The argument profile = "time"
in ggAO3D
function creates a separate plot for each diversity order q. Therefore
the different assemblages will be represented by different color
lines.
# time-profile curves, separating by "Order.q"
data(data.inc)
data <- data.inc$data
tree <- data.inc$tree
nT <- data.inc$nT
out2 <- AO3D(data, diversity = 'PD', q = c(0, 1, 2), datatype = "incidence_raw",
nT = nT, nboot = 30, method = c("Asymptotic", "Observed"),
PDtree = tree, PDreftime = seq(0.1, 82.8575, length.out = 40))
ggAO3D(out2, profile = "time")

The argument profile = "tau"
in ggAO3D
function creates a separate plot for each diversity order q. Therefore
the different assemblages will be represented by different color
lines.
# tau-profile curves, separating by "Order.q"
data <- dunes$data
distM <- dunes$dist
out3 <- AO3D(data, diversity = 'FD', q = c(0, 1, 2), datatype = "abundance", nboot = 30, method = c("Asymptotic", "Observed"),
FDtau = seq(0, 1, 0.1), FDdistM = distM, FDtype = 'tau_values')
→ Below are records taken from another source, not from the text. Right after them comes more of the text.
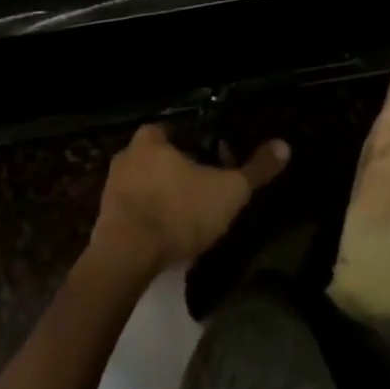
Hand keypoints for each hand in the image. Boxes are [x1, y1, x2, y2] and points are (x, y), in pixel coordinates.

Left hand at [92, 125, 290, 272]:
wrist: (127, 256)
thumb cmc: (179, 211)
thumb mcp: (229, 191)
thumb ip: (256, 169)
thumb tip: (284, 145)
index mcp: (151, 138)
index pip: (179, 132)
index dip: (200, 147)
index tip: (217, 166)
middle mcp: (126, 155)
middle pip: (161, 158)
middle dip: (181, 173)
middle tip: (205, 193)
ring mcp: (111, 187)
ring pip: (146, 185)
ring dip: (165, 197)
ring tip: (189, 219)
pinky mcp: (105, 217)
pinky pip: (134, 210)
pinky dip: (150, 218)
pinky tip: (167, 236)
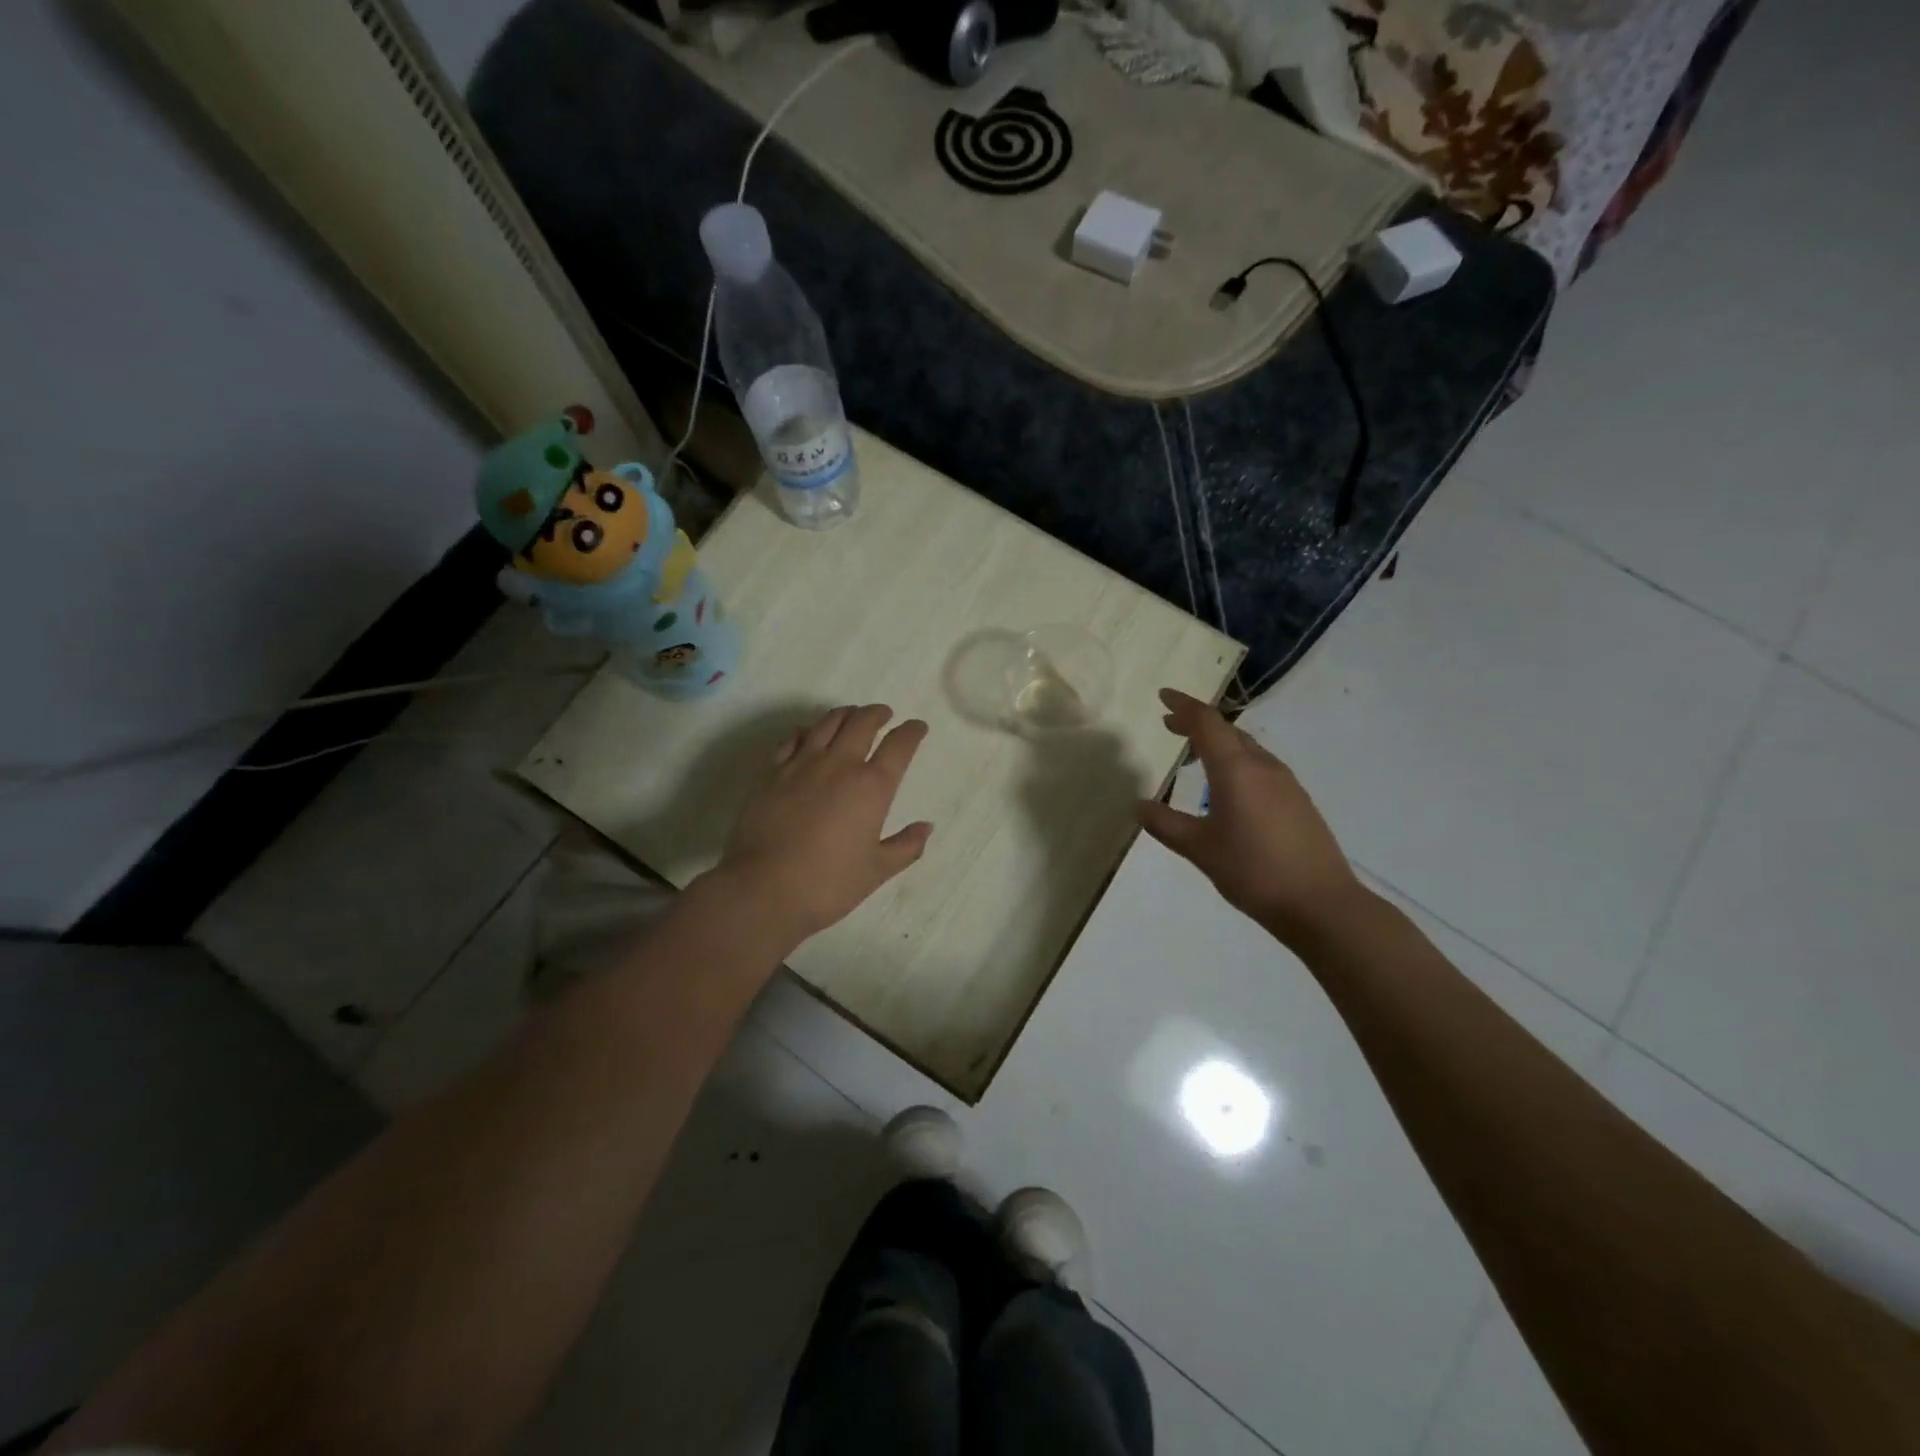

ggAO3D(out3, profile = "tau")

License
The iNEXT.3D package is licensed under the GPLv3. To help refine
iNEXT.3D
, your comments or feedback would be welcome
(please send them to Anne Chao or report an issue on the iNEXT.3D github
iNEXT.3D_github.
References
Chao, A., Chiu, C.-H., Villéger, S., Sun, I.-F., Thorn, S., Lin,
Y.-C., Chiang, J. M. and Sherwin, W. B. (2019). An attribute-diversity
approach to functional diversity, functional beta diversity, and related
(dis)similarity measures. Ecological Monographs, 89, e01343.
10.1002/ecm.1343.
Chao, A., Henderson, P. A., Chiu, C.-H., Moyes, F., Hu, K.-H.,
Dornelas, M and Magurran, A. E. (2021). Measuring temporal change in
alpha diversity: a framework integrating taxonomic, phylogenetic and
functional diversity and the iNEXT.3D standardization. Methods in
Ecology and Evolution, 12, 1926-1940.
T.C. Hsieh, K. H. Ma, and Chao, A. (2016). iNEXT: An R package
for rarefaction and extrapolation of species diversity (Hill numbers).
Methods in Ecology and Evolution, 7, 1451-1456.